Managua: le Comité pour l’exercice des droits du peuple palestinien mobilise la diaspora d’Amérique centrale

AG/PAL/1383
6 février 2017

Managua: le Comité pour l’exercice des droits du peuple palestinien mobilise la diaspora d’Amérique centrale

MANAGUA, Nicaragua, 4 février -- « Jeter des ponts avec la diaspora palestinienne en Amérique centrale », c’est le thème de la réunion que le Comité pour l’exercice des droits inaliénables du peuple palestinien a tenue à Managua, au Nicaragua, le 4 février dernier, espérant que cette année soit celle de l’espoir de mettre fin aux 50 ans d’occupation.

Si la diaspora palestinienne compte quelque 7 millions d’âmes dans le monde, pour l’Amérique centrale, c’est le Honduras qui détient le record avec 150 à 200 000 personnes, a expliqué M. Sergio Iván Moya Mena, professeur à l’Université nationale du Costa Rica, où « l’idée que Dieu est un agent immobilier et la Bible, un titre de propriété, a prévalu pendant des décennies ».  Au fil des ans, la diaspora palestinienne en Amérique centrale est devenue un cas « unique » de succès économique dont les membres, a conseillé le professeur, doivent confisquer à Israël son espace diplomatique.

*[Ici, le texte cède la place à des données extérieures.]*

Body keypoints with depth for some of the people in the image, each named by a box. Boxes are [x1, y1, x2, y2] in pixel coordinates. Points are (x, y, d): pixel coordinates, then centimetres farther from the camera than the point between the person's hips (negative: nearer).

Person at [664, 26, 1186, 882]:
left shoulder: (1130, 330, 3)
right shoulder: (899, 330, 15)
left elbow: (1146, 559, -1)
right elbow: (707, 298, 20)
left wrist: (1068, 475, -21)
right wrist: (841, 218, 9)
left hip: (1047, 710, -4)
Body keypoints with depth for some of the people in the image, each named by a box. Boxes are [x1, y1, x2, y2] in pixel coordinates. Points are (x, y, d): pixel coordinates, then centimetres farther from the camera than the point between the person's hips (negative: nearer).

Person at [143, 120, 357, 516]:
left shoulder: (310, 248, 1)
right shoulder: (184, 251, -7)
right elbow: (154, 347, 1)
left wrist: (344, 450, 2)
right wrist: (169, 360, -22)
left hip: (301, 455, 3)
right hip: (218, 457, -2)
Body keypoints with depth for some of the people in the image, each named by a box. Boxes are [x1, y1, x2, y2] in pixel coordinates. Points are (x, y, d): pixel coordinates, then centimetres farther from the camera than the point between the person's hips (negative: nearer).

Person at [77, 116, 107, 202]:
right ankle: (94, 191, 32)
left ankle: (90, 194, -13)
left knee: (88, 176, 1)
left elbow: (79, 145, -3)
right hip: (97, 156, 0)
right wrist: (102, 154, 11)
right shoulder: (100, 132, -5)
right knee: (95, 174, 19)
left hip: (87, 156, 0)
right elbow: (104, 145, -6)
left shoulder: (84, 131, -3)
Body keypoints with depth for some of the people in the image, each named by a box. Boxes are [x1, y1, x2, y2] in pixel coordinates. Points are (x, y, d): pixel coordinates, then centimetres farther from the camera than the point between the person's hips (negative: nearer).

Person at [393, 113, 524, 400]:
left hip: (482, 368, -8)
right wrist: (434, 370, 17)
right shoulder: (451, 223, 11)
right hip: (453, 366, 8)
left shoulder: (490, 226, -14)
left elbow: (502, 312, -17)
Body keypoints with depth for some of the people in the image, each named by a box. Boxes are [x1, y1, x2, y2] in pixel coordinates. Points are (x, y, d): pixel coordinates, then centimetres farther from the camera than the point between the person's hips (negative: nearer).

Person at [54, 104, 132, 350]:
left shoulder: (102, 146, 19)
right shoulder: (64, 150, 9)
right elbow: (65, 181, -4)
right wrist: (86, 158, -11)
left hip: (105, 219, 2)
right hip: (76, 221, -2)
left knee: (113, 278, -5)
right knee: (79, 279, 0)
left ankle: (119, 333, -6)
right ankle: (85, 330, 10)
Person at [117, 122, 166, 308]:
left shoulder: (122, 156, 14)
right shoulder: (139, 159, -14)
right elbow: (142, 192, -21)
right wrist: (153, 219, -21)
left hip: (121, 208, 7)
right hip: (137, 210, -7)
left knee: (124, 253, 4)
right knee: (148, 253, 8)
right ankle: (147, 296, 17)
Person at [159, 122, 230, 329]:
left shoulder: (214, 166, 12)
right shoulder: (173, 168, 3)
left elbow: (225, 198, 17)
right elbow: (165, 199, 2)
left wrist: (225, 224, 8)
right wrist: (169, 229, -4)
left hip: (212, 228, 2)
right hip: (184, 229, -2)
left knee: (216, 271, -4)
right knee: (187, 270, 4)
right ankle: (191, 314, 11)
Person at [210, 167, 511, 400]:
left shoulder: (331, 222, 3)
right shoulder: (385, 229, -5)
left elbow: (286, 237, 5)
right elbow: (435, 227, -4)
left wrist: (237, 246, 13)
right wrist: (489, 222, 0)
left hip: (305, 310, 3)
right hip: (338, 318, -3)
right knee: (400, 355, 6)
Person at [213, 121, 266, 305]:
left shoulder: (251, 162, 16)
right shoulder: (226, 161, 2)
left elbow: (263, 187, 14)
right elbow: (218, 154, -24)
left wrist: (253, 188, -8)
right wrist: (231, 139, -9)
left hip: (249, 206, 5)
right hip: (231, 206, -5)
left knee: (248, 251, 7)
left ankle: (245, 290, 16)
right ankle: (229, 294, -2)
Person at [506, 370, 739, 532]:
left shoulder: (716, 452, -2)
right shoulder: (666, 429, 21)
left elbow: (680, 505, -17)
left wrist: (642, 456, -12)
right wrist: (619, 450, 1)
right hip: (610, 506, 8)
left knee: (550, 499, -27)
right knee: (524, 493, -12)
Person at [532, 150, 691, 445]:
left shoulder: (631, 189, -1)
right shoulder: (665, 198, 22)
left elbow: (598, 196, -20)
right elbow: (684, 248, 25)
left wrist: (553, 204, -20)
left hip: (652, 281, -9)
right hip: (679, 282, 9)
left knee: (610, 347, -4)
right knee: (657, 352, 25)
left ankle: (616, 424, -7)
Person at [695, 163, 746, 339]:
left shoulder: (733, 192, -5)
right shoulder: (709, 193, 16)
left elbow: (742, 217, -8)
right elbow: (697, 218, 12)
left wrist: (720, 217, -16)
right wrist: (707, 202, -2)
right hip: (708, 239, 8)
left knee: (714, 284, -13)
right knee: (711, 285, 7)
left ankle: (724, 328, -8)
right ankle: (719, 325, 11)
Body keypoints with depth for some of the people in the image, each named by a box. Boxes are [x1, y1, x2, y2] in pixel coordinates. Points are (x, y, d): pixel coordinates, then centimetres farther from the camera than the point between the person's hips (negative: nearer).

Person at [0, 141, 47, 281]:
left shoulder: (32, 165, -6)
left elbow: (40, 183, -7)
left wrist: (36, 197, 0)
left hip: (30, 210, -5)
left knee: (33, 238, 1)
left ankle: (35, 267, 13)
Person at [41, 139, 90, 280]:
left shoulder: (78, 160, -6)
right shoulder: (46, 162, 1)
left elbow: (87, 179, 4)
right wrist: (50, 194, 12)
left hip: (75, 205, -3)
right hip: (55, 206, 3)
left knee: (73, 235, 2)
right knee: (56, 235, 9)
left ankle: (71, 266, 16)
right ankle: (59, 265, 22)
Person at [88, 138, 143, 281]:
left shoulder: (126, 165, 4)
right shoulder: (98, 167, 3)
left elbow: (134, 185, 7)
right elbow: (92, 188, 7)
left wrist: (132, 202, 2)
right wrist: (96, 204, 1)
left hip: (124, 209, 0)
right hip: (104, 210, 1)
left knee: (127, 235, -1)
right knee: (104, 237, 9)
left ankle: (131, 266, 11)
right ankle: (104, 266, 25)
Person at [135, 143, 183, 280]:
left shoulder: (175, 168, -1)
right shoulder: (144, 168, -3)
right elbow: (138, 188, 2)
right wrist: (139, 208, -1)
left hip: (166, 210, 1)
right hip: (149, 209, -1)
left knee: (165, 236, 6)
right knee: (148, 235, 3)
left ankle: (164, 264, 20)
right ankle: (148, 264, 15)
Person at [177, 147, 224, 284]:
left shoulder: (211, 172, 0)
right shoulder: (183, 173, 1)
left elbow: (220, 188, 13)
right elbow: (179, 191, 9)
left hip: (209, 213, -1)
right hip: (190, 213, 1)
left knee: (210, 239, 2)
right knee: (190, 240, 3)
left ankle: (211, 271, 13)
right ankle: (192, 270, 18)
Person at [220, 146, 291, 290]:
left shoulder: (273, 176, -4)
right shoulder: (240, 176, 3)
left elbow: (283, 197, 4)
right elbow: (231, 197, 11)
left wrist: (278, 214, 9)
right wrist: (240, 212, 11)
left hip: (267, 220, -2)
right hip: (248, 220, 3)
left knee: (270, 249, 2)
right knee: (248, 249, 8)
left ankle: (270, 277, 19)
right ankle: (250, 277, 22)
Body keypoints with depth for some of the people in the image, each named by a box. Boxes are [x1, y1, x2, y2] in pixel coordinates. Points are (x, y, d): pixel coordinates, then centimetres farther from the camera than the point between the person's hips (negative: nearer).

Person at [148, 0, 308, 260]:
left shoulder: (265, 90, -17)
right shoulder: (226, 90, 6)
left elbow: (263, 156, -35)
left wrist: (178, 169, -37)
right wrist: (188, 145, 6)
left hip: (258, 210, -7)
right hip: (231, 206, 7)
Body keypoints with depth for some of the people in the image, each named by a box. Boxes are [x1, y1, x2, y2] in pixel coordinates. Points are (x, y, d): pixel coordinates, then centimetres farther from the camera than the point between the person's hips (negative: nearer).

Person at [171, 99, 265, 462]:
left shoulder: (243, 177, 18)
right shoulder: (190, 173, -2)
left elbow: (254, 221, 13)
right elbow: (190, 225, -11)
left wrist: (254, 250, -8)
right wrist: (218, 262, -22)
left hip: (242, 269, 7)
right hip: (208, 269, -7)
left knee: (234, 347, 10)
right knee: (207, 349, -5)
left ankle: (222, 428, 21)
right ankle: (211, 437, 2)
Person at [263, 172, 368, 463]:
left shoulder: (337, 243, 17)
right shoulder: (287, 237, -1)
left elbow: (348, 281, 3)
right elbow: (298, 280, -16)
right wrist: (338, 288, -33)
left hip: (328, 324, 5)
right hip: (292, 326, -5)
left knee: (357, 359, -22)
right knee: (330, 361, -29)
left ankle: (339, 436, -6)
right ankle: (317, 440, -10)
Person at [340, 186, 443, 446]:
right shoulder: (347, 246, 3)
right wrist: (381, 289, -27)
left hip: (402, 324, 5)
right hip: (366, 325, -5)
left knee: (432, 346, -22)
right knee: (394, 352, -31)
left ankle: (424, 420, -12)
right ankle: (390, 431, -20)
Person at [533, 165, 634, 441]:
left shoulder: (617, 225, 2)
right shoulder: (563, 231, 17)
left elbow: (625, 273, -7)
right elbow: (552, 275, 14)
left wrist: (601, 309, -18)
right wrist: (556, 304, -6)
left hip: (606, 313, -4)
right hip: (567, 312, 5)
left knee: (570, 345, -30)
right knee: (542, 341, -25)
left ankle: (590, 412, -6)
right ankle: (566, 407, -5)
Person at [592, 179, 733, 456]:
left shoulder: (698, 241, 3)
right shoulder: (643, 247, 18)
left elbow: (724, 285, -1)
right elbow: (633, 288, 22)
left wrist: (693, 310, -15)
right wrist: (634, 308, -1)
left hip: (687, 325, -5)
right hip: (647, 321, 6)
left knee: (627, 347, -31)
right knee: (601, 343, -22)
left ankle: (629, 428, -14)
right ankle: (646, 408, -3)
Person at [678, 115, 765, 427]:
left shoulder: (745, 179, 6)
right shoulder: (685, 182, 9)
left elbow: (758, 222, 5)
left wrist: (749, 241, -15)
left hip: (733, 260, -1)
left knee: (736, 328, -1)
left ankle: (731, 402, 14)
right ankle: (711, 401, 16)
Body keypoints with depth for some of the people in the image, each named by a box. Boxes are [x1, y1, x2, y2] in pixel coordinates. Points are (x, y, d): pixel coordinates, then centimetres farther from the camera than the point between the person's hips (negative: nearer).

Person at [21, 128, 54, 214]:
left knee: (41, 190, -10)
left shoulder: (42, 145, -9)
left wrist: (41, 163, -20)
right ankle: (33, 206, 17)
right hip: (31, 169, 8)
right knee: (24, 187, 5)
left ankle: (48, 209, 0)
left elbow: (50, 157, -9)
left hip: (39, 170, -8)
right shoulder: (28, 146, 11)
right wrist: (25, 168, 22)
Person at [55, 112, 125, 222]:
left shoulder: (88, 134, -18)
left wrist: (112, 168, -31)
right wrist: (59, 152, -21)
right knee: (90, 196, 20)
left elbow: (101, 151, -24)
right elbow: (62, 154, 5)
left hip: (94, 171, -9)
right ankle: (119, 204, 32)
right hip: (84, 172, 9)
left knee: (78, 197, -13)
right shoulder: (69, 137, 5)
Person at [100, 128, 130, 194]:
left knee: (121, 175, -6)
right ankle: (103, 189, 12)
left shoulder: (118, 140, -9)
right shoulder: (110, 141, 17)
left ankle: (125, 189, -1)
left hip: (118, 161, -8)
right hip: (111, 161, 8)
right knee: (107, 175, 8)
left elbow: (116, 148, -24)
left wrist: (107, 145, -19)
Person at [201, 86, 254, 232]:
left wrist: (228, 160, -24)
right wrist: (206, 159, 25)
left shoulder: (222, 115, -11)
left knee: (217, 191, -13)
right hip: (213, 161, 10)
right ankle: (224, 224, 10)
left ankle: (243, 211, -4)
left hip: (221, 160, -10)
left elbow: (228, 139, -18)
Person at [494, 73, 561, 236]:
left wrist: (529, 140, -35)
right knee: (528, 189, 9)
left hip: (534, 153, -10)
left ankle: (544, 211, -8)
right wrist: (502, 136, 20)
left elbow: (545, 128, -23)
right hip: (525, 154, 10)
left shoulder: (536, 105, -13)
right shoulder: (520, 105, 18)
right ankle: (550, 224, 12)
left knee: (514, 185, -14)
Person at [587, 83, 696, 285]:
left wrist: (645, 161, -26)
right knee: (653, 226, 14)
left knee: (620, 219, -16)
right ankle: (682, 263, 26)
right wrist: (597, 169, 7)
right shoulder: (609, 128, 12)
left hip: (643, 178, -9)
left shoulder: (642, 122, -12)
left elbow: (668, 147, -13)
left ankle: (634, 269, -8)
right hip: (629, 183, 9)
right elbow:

Quatorze délégations de la diaspora d’Amérique latine viennent d’ailleurs de se réunir à Santiago du Chili pour resserrer leurs liens et promouvoir les droits des Palestiniens, s’est félicité le Vice-Président du Comité pour l’exercice des droits inaliénables du peuple palestinien.  M. Dian Triansyah Djani a espéré que les débats de Managua nourriraient les préparatifs de la Convention de la diaspora prévue plus tard cette année, se réjouissant qu’un nouveau partenariat se noue entre le Comité et cette diaspora, fondé sur le désir partagé de voir l’émergence d’un État de Palestine véritablement indépendant et véritablement souverain.

L’année 2017, a-t-il estimé, sera une année d’espoir après l’adoption unanime de la résolution 2234 (2016) du Conseil de sécurité réaffirmant la solution des deux États et la Conférence de Paris du 15 janvier pour la paix au Moyen-Orient. 

Que les membres de la diaspora fassent pression sur les pays dans lesquels ils vivent pour mobiliser un appui à la cause palestinienne, a lancé l’Observateur permanent de l’État de Palestine, M. Riyad Mansour.  « C’est votre devoir de faire tout ce que vous pouvez pour égaler voire dépasser les efforts des communautés juives. »  « N’oubliez jamais d’où vous venez », a-t-il insisté. 

Fils d’un immigré palestinien, l’ancien Premier Ministre du Belize, M. Said Musa, a exhorté les gouvernements d’Amérique centrale à recourir à tous les moyens « pour faire éclater la vérité » sur le sort des Palestiniens.  Il a appuyé l’idée que l’Assemblée générale de l’ONU proclame une journée internationale en souvenir de l’occupation de la Palestine et celle de créer une commission vérité et réconciliation pour que les Israéliens reconnaissent leurs crimes.  L’expérience des guerres civiles et des soulèvements sociaux en Amérique centrale nous a appris qu’il n’y a pas de paix durable sans justice, s’est expliqué l’ancien Premier Ministre.

« Cinquante ans d’occupation, c’est 50 ans de trop », s’est impatienté le Vice-Président du Comité pour l’exercice des droits inaliénables du peuple palestinien.  Il a annoncé que les prochains rendez-vous de son Comité sont le Mexique, un peu plus tard dans l’année, et l’Asie centrale où se tiendra la Conférence sur Jérusalem organisée conjointement avec l’Organisation de la coopération islamique (OCI).

La réunion de Managua a pris la forme de deux tables rondes sur l’impact de 50 ans d’occupation sur la vie des Palestiniens et les ponts avec la diaspora palestinienne en Amérique centrale.  Les participants ont suggéré, par exemple, de créer une chambre palestinienne de commerce.  Hôte de la réunion, le Ministre des affaires étrangère du Nicaragua, M. Denis Rolando Moncada Colindres, a attiré l’attention sur le mémorandum d’accord que son pays a signé avec l’État de Palestine pour explorer des mesures mutuellement avantageuses dans le cadre du Programme de développement durable à l’horizon 2030.

Que les membres de la diaspora palestinienne viennent en Palestine.  Qu’ils viennent investir, a aussi lancé l’Observateur permanent de l’État de Palestine, appuyé par son homologue de l’Organisation de la coopération islamique (OCI), M. Agshin Mehdiyev.